Mit einem Schwellenwert soll die Rechtssicherheit erhöht werden. Die Schweiz hat eine derartige Toleranzgrenze für zufällige, unbeabsichtigte „Gen-Verschmutzungen“ bereits eingeführt. Erst wenn der Anteil aus Gen-Pflanzen ein Prozent übersteigt, wird dort ein Produkt kennzeichnungspflichtig. Auch die EU-Kommission will einen Schwellenwert vorschreiben und hat sich auf eine Höhe von ein Prozent festgelegt. Doch nun beginnen wieder die bekannten Diskussionen.

Wie hoch darf oder soll der Schwellenwert sein? Die Lebensmittelchemiker fordern drei Prozent, die Industrie zwei Prozent. Umwelt- und Verbraucherorganisationen wollen ihn auf 0,1 Prozent begrenzen. Ein Prozent halten sie für „willkürlich und zu hoch“. Was ist eine zufällige, unvermeidbare Verunreinigung, wo beginnt die unnötige Vermischung, die durch mehr Sorgfalt oder technischen Aufwand zu unterbinden wäre? Ist nicht gar zu befürchten, dass gentechnisch veränderte Rohstoffe bis zur Höhe des Schwellenwert gezielt untergemischt werden?

  • Absichtliche Beimischung sollen verhindert werden. Wenn in einem Lebensmittel Zutaten aus Gen-Pflanzen unterhalb des Schwellenwerts gefunden werden, ist sie nur von der Kennzeichnungspflicht ausgenommen, wenn sie dort zufällig vorhanden ist. In diesem Fall schreibt die von der EU-Kommission vorgelegte Verordnung vor, „müssen die Handelnden gegenüber den zuständigen Behörden nachweisen, dass sie es vermeiden haben, gentechnisch veränderte Organismen als Ausgangsprodukte zu verwenden.“
  • Der geplante Schwellenwert bezieht sich immer auf die jeweilige Zutat, nicht auf das gesamte Lebensmittel.
  • Die Einführung eines Schwellenwerts ist nur sinnvoll, wenn der die Höhe des GVO-Anteils gemessen werden kann. Inzwischen sind Verfahren praxisreif, die nicht nur die generelle Anwesenheit von DNA aus gentechnisch veränderten Pflanzen nachweisen, sondern auch deren zahlenmäßigen Anteil ermitteln. Zumindest bei Gen-Soja steht die amtliche Anerkennung dieser neuen „quantitativen“ Nachweisverfahrenbevor.
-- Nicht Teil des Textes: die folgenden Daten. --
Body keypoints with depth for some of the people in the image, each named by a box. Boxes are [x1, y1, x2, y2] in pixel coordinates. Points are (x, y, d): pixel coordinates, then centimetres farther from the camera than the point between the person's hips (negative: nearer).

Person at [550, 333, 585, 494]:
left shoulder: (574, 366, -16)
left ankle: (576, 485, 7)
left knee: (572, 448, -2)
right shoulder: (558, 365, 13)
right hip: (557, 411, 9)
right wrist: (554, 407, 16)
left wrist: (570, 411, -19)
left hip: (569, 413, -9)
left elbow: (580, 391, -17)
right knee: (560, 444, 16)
Ob - und vor allem: wann - sich die Kommission mit ihrem 1%-Schwellenwert durchsetzt, ist völlig offen. Hinter den Kulissen wird bereits gerangelt. Auch Ministerrat und Europäisches Parlament müssen noch zustimmen. Es kann also noch dauern, bis die Kennzeichnung tatsächlich praktiziert wird.